→ AIM: From the data below, take the lines from the one with "kingdom: Fungi" up to and including the one with "scientific name: Cheilymenia fimicola", and render them as a JSON list of strings, one string per line, leaving out any blank lines.

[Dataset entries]
* begin *

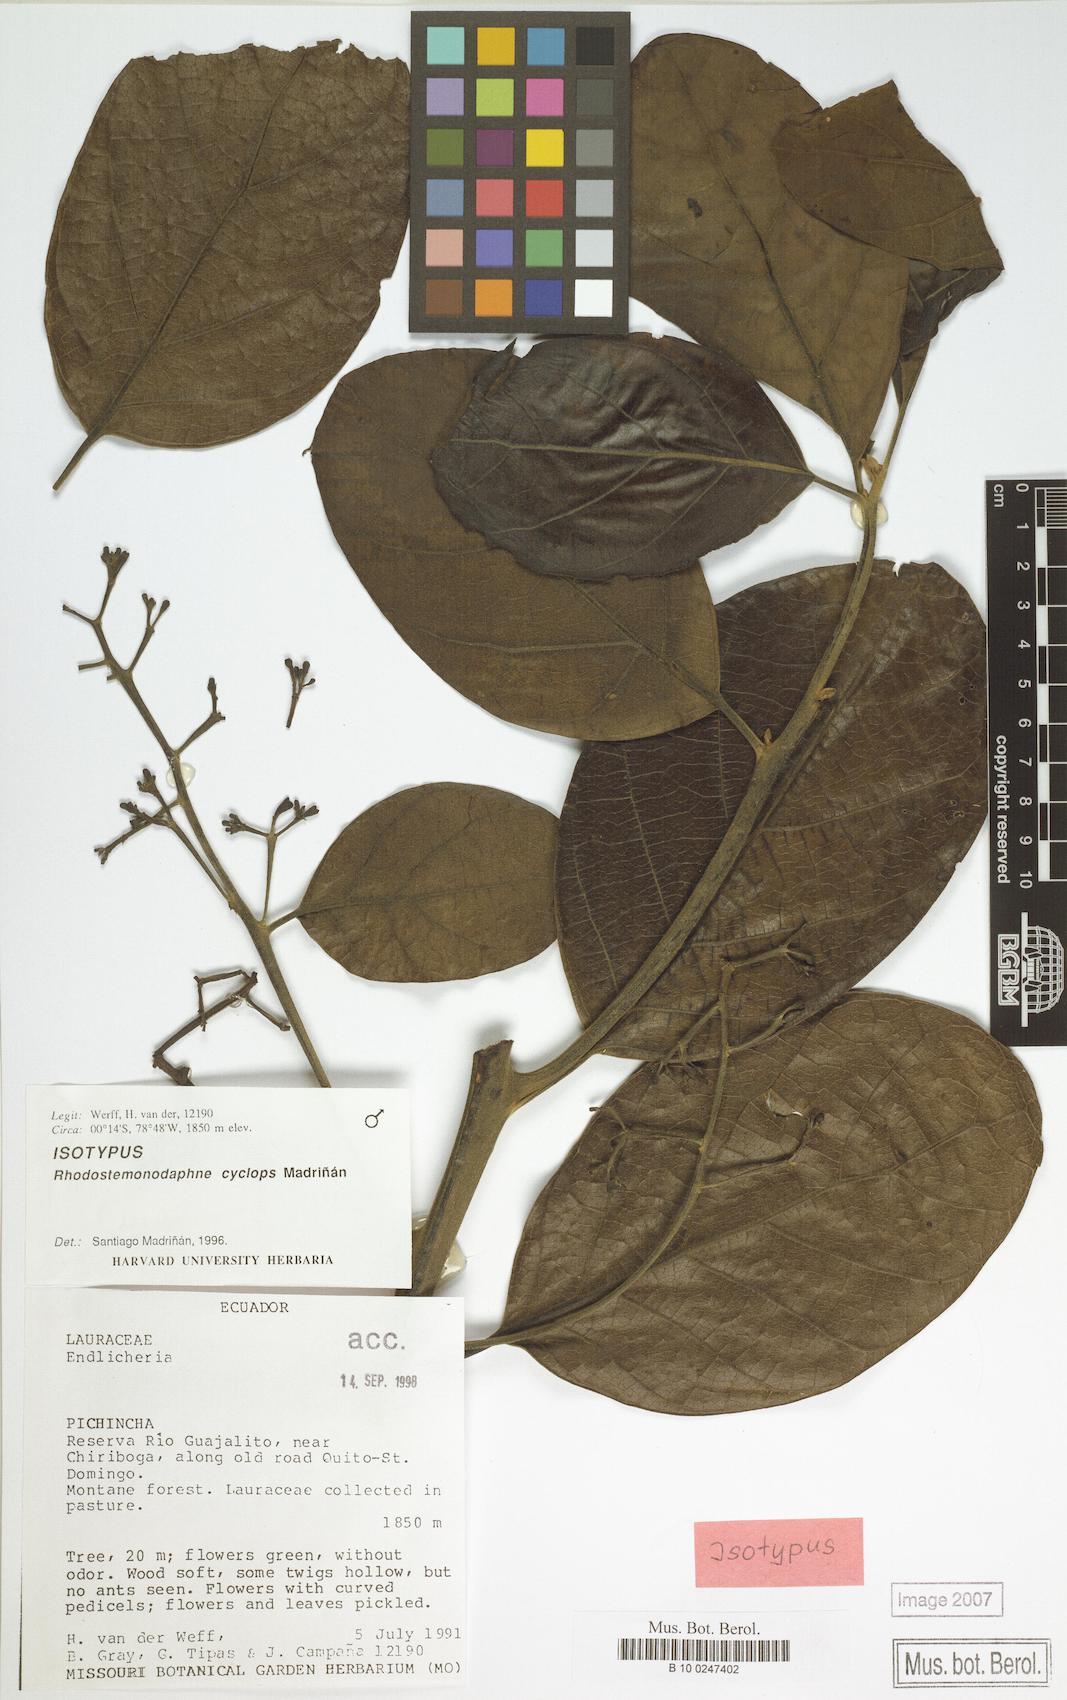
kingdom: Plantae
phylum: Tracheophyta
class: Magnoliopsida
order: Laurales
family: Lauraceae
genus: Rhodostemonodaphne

* end *
* begin *

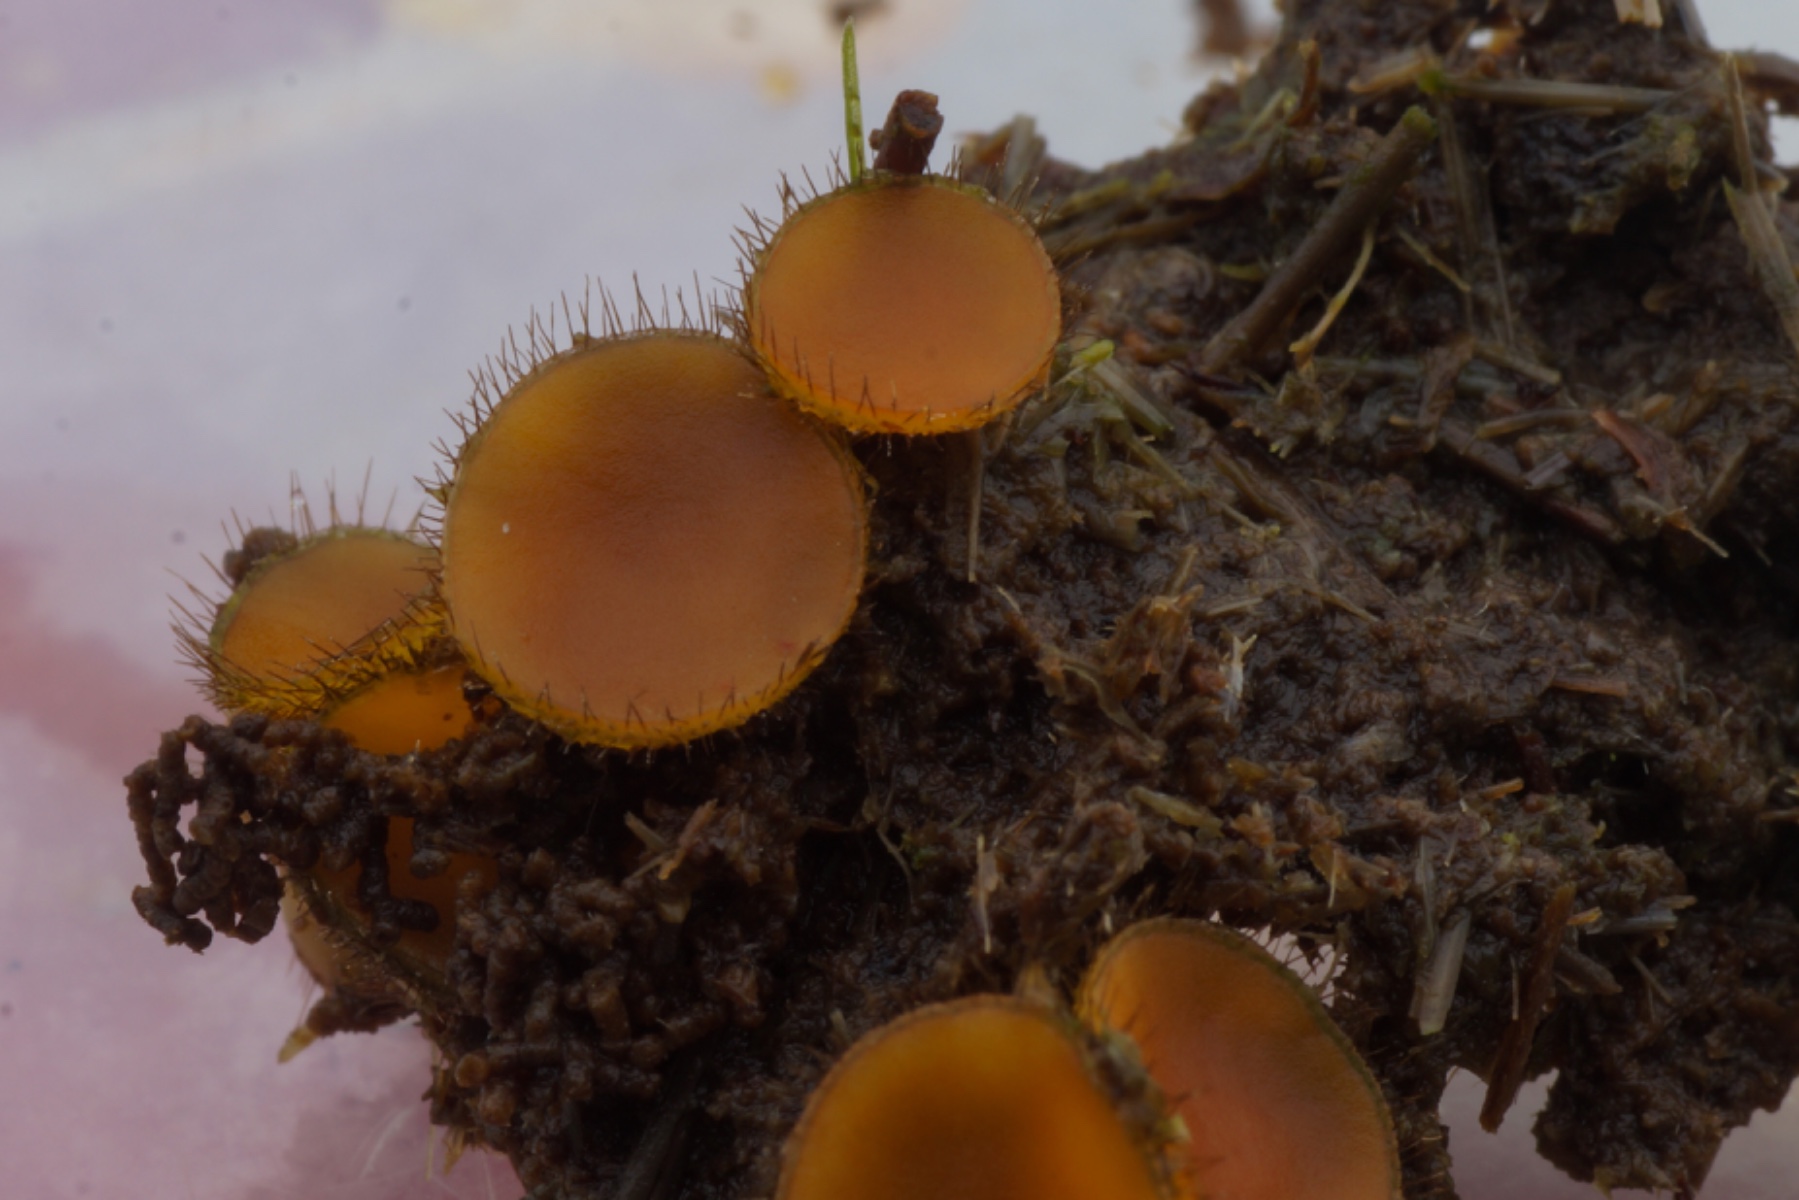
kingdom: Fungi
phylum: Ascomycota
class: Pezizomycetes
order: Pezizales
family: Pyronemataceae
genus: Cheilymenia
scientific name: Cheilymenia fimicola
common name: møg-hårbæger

* end *
* begin *

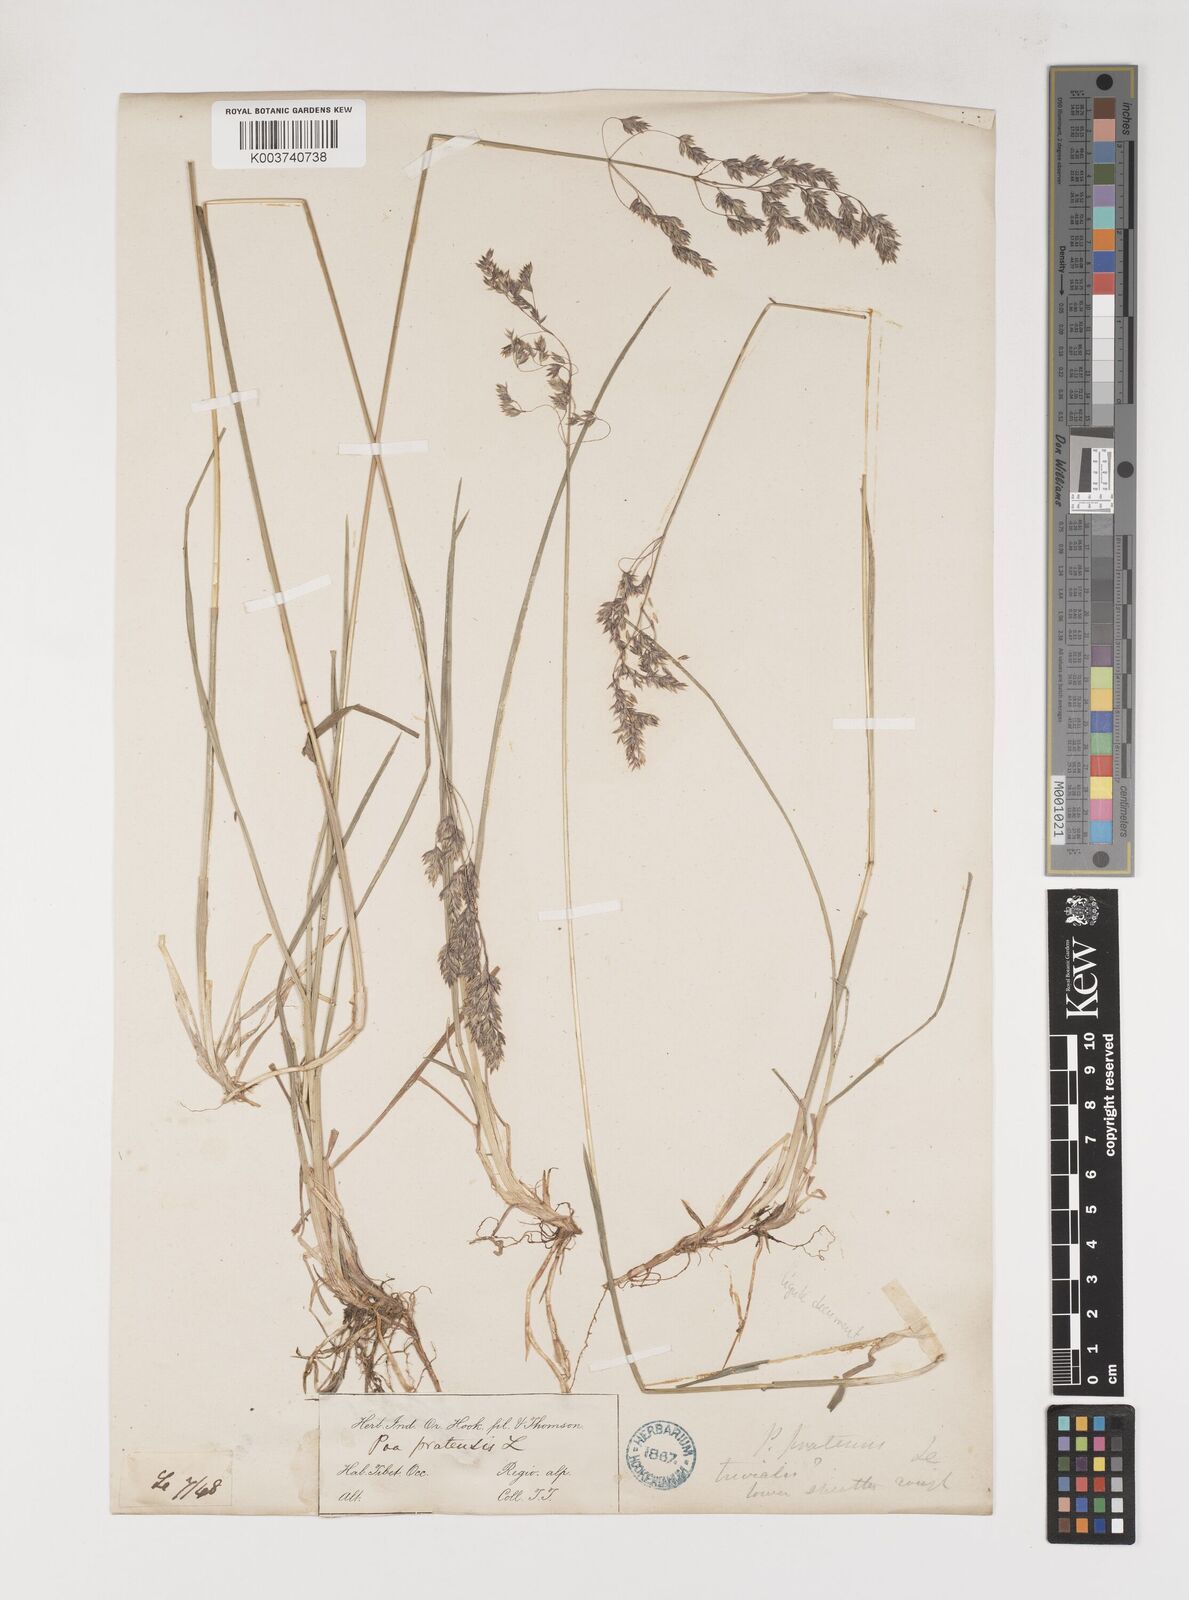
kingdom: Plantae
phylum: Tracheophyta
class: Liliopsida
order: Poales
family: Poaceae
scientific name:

* end *

→ RESULT OF THE TASK:
[
  "kingdom: Fungi",
  "phylum: Ascomycota",
  "class: Pezizomycetes",
  "order: Pezizales",
  "family: Pyronemataceae",
  "genus: Cheilymenia",
  "scientific name: Cheilymenia fimicola"
]